Last week the HHS Office for Civil Rights (“OCR”) presented certain findings regarding Health Insurance Portability and Accountability Act (“HIPAA”) compliance and enforcement to the National Committee on Health and Vital Statistics (“NCHVS”), an HHS advisory committee. The presentation reviewed OCR’s two recently issued reports to Congress. OCR is required to submit such reports under the Health Information Technology for Economic and Clinical Health (“HITECH”) Act. The first report, “HIPAA Privacy, Security, and Breach Notification Rule Compliance,” examines the number and type of complaints received by OCR regarding HIPAA violations and the agency’s response. The second report, “Breaches of Unsecured Protected Health Information,” reviews breach notifications received by OCR and the agency’s response. The report also includes the agency’s first enforcement actions under the Breach Notification Rule.

The HIPAA Privacy, Security, and Breach Notification Rules (the “HIPAA Rules”) govern (1) how a covered entity may use and/or disclose an individual’s protected health information (“PHI”) and the rights of individuals with respect to their PHI, (2) administrative, physical, and technical safeguards to protect electronic PHI, and (3) notification requirements if unsecured PHI is breached. Since April 14, 2003 (the compliance date for the Privacy Rule), OCR has received 77,190 complaints alleging violations of the HIPAA Rules. OCR investigated over 32,600 of those complaints. The agency resolved almost 22,500 cases by requiring HIPAA covered entities to take corrective actions and/or provided technical assistance to covered entities to resolve indications of noncompliance. Importantly, in 21 cases, OCR has resolved investigations through the execution of resolution agreements involving the payment of settlement amounts ranging from $35,000 to $2.25 million (and totaling over $20.8 million) and has imposed civil money penalties of over $4.3 million in one case.

Under the HIPAA Breach Notification Rule, HIPAA covered entities are required to report breaches of unsecured PHI to OCR, affected individuals, and in some cases, the media. HIPAA business associates are required to report breaches of unsecured PHI to covered entities. From September 23, 2009 to December 31, 2012, the agency received reports of 1,027 breaches affecting 500 or more individuals. These breaches affected the PHI of over 22.5 million individuals. OCR investigates all reported breaches affecting 500 or more individuals and may open compliance reviews into certain reported breaches affecting fewer than 500 individuals. The number one cause of breaches in 2011 and 2012 was theft.

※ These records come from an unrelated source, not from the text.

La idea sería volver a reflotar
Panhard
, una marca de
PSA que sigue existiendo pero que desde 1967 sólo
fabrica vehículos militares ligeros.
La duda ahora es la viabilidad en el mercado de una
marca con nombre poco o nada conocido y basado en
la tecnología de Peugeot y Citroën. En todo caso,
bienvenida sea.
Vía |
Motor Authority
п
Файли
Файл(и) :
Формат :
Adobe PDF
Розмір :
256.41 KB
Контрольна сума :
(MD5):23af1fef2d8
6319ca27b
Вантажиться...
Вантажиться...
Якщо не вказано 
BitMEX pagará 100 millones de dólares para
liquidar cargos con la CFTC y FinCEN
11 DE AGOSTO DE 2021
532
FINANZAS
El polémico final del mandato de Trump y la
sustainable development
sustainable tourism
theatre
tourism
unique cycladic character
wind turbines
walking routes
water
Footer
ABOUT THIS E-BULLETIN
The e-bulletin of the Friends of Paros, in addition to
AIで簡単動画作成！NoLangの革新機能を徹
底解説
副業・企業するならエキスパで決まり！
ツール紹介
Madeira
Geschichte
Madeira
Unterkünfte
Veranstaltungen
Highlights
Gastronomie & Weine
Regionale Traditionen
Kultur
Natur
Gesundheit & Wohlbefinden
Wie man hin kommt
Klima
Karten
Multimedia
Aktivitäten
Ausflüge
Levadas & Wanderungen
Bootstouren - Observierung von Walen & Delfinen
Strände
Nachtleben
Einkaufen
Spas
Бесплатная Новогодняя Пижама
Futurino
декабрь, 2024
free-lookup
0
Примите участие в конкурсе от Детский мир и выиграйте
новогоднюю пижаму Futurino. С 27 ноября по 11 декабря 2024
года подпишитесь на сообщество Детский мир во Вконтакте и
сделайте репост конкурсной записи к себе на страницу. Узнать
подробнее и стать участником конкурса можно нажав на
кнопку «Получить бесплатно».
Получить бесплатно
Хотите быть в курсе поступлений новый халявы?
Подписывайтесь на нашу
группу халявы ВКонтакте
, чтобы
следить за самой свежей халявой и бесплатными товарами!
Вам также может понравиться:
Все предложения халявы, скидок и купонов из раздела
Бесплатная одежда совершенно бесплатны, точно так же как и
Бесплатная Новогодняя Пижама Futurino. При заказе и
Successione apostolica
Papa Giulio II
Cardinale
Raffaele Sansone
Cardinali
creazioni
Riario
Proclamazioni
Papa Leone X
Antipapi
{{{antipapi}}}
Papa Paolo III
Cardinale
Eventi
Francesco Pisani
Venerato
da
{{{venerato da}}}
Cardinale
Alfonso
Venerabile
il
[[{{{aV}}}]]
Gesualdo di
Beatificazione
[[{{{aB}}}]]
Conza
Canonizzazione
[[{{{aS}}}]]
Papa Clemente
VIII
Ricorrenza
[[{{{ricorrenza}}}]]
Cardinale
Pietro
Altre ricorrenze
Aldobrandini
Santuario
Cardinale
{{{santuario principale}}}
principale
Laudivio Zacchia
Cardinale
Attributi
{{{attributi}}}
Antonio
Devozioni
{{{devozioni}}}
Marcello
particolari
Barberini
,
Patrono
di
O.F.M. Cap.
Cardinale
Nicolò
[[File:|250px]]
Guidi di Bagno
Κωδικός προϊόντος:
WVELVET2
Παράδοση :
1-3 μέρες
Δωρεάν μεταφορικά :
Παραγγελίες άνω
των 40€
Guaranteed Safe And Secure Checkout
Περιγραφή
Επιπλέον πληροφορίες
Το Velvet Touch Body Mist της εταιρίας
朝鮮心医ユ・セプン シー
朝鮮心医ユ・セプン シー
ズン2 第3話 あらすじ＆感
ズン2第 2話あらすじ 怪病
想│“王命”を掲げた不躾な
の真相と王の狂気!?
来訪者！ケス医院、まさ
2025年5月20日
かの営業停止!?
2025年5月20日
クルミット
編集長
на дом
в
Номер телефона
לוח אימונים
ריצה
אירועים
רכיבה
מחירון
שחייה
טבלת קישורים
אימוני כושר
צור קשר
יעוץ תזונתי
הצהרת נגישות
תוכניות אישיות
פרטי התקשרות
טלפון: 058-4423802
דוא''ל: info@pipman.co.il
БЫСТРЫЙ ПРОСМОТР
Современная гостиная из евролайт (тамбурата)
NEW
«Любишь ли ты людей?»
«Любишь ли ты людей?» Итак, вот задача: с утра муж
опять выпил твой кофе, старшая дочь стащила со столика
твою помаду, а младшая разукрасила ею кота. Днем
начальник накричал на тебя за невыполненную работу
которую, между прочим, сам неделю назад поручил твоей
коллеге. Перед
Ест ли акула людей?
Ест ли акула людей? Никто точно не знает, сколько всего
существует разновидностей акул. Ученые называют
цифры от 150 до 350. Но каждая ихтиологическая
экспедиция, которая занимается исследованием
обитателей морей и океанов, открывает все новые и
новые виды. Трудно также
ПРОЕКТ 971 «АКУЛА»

As of the end of 2013, OCR had entered into resolution agreements with seven covered entities as the result of investigations in response to breach notifications submitted to OCR. These resolution agreements are the first settlements OCR has entered into based on investigations into notifications made under the Breach Notification Rule.

The HITECH Act also requires OCR to conduct periodic audits to ensure covered entities and business associates comply with the HIPAA Rules. OCR reports that “audits present a new opportunity to examine mechanisms for compliance, identify best practices, and discover risks and vulnerabilities that may not have come to light through OCR’s ongoing complaint investigations and compliance reviews.” OCR’s Audit Program is being conducted in phases. Phase I was an audit pilot program, which has been completed. We previously blogged about the pilot of Office for Civil Rights’ (OCR) HIPAA Privacy, Security and Breach Audit Program (HIPAA Audit Program) on November 30, 2011March 7, 2012, and June 26, 2012Phase II is currently in planning stages.

In its presentation to NCVHS, OCR outlined the agency’s continuing areas of concern. Those areas are: 1) risk analysis and risk management, 2) security and control of portable electronic devices, 3) proper disposal of PHI, 4) physical access controls, 5) training, and 6) lack of senior leadership attention/culture of compliance. OCR will likely continue to focus its ongoing investigations on these areas.